Automated peritoneal dialysis: new implications for pharmacists

Abstract

Objective: To review the new automated peritoneal dialysis (APD) modalities that are available to patients with end-stage renal disease (ESRD), and to examine their potential pharmacokinetic and drug dosing consequences.

Data sources: A MEDLINE search (from January 1966 to June 1996) of English-language literature pertaining to peritoneal dialysis was performed. Additional references were obtained by reviewing the references of pertinent articles identified through the search. Tertiary sources were also used.

Data extraction: Data regarding peritoneal dialysis techniques and pharmacokinetics were extracted from the literature. Data were evaluated according to the study design, population, results, and conclusions.
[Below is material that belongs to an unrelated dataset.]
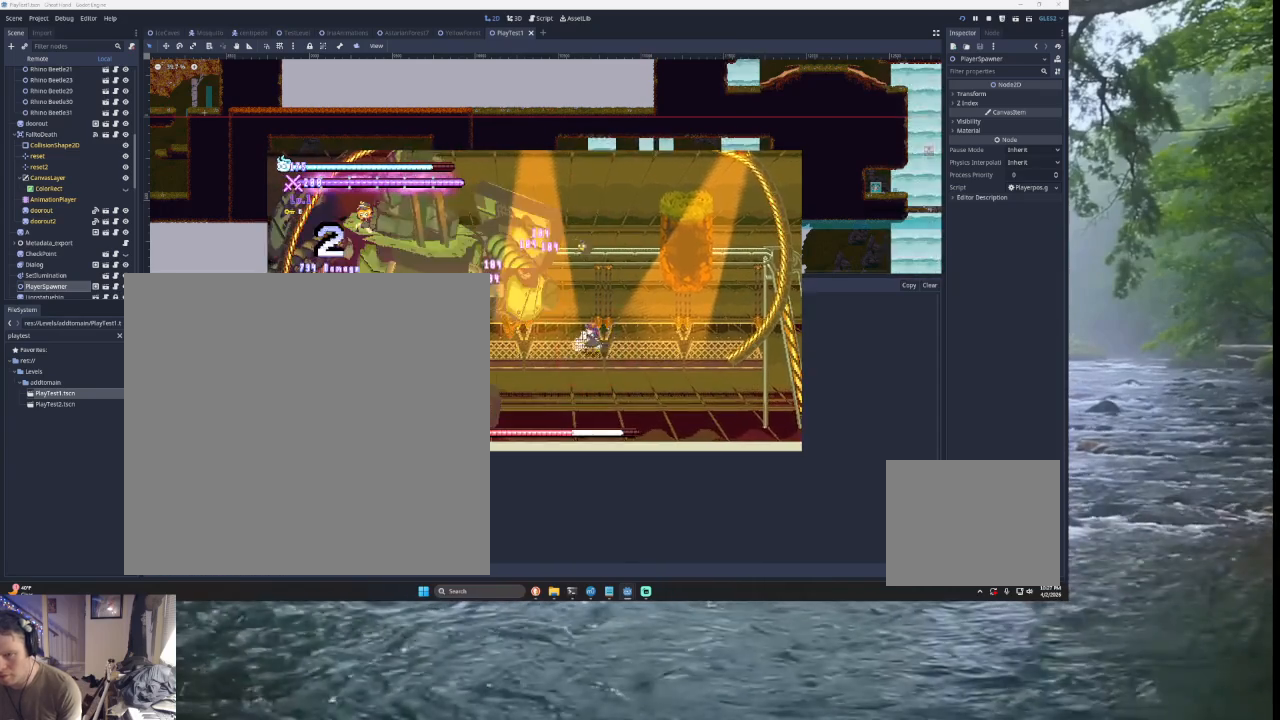
{"buttons": [], "left_stick": "left", "right_stick": "center", "events": [[33, "TRIANGLE", "down"], [100, "SQUARE", "down"], [200, "left_stick", "right"], [300, "SQUARE", "up"], [333, "TRIANGLE", "up"], [400, "left_stick", "left"]]}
Data synthesis: ESRD is the result of progressive chronic renal insufficiency and requires renal replacement therapy. APD is the fastest growing renal replacement therapy by percentage in the US and provides dialysis exchanges via a machine while the patient sleeps, thereby improving patient convenience, peritoneal dialysis compliance rates, and decreasing peritonitis rates. Well-designed pharmacokinetic studies involving APD have not been conducted. Consequently, no formal drug dosing recommendations are available for APD, and pharmacists must rely on established dosing guidelines for continuous ambulatory peritoneal dialysis (CAPD) when recommending dosing regimens. This article describes the new APD treatment modalities available and the potential pharmacokinetic differences between CAPD and APD.

Conclusions: Well-designed studies are needed to fully characterize the pharmacokinetic parameters of drugs in APD. Until then, pharmacists should recommend that intraperitoneally administered drugs be given during the longest peritoneal dialysate dwell of the day and that serum concentrations of drugs with narrow therapeutic indices be monitored closely.